As Californians limit their daily activities to slow the spread of the coronavirus, the state economy is poised to take a major hit. The pandemic is increasing the need for some goods and services (such as health care) and reducing demand for others (such as travel- and entertainment-related services), so the near-term economic consequences are more serious in some sectors than in others. Moreover, these consequences could exacerbate the unevenness of economic conditions and opportunities across regions.
Initially, the largest downturns are likely to occur in sectors that rely on the movement of people and nonessential goods. Recent forecasts have identified several “at risk” sectors: accommodations and food service; arts, entertainment, and recreation; administrative and support services, especially employment services; mining and oil/gas extraction; transportation and warehousing; and agriculture (UCLA Anderson and Moody’s Analytics). Shocks in these industries will be driven by reduced local demand, as well as slowing of trade in and out of California’s ports (especially relevant for the transportation and warehousing and agriculture sectors).

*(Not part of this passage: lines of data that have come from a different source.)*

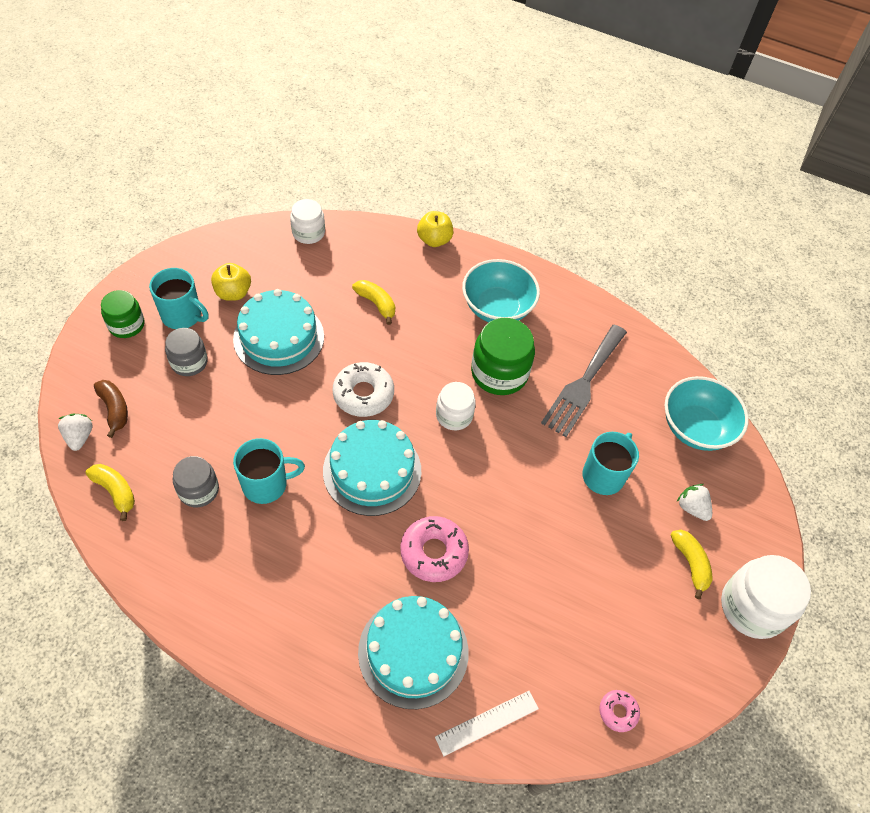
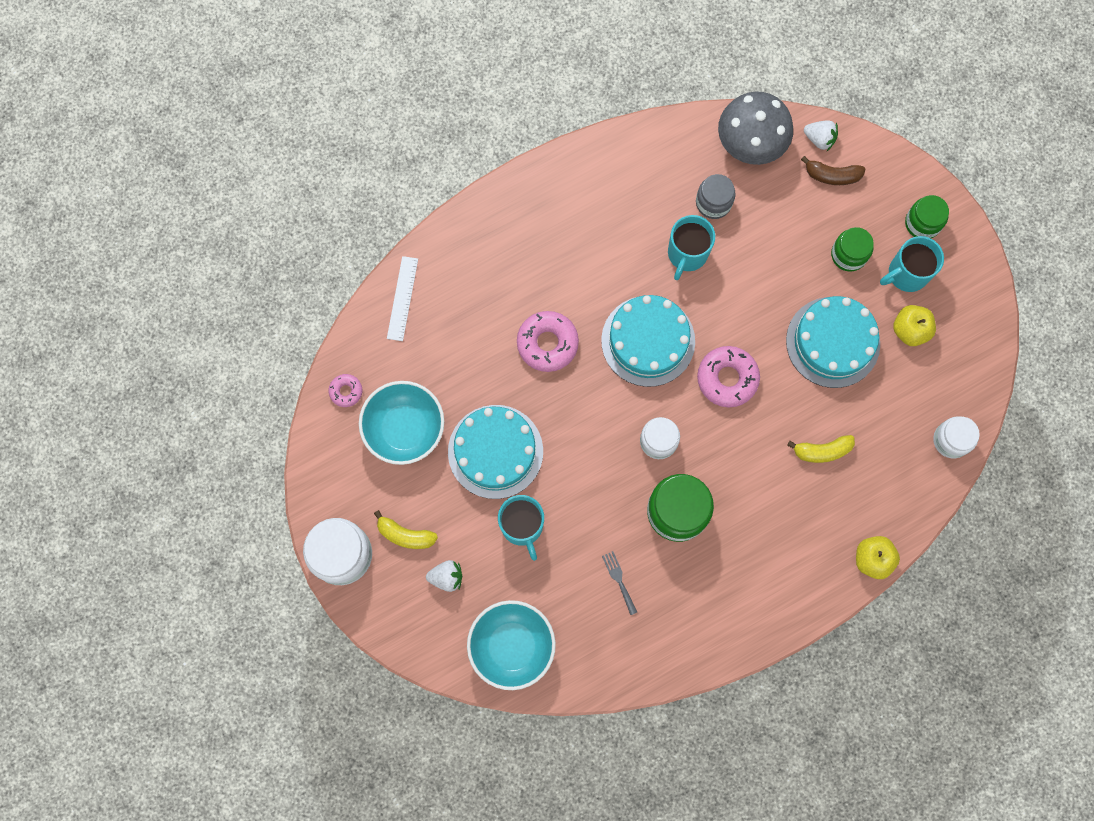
camera: 130 degrees right, 20 degrees up
yellow banana [85,464,135,521] -> grey mushroom [718,91,793,165]
grey jar [165,328,208,376] -> green jar [831,227,874,272]
white donut [332,362,394,417] -> pink donut [697,346,760,407]
turquoise cake [358,596,468,709] -> turquoise cake moved to [448,405,543,499]
turquoise bowl [462,259,540,322] -> turquoise bowl moved to [359,381,444,465]
grey fork [541,325,627,437] -> grey fork [602,551,637,615], size x0.41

These sectors—excluding agriculture—comprise 10% of the state GDP and employ 3.9 million workers. Unemployment insurance claims data is starting to show the impact on workers, but it will be a while before we get detailed data for all California workers (including those who do not apply for unemployment insurance).
We can, however, learn a lot about the pandemic’s impact on workers, sectors, and regions from recent employment statistics. Employment in these sectors makes up more than a fifth of overall non-farm employment in both California (22%) and the nation as a whole (21%).
The workforce in these industries is not just large; it also comprises a wide range of occupations (for example, pilots as well as baggage handlers in the transportation industry; hotel managers as well as cleaning staff in the accommodation industry). At this point, we cannot predict exactly how the COVID-19 crisis will affect these workers. But reduced hours and layoffs are highly likely, and the workers least able to weather the storm are those who already struggle with poverty.
Overall, we estimate that 19% of Californians employed in these industries are working poor and another 22% are just above the poverty line (“near poor”). The poverty rate among workers in the accommodation and food service sector is 24%. This sector, which is being hit hard by reduced tourism and dining out, is the largest of those expected to experience the most immediate economic consequences.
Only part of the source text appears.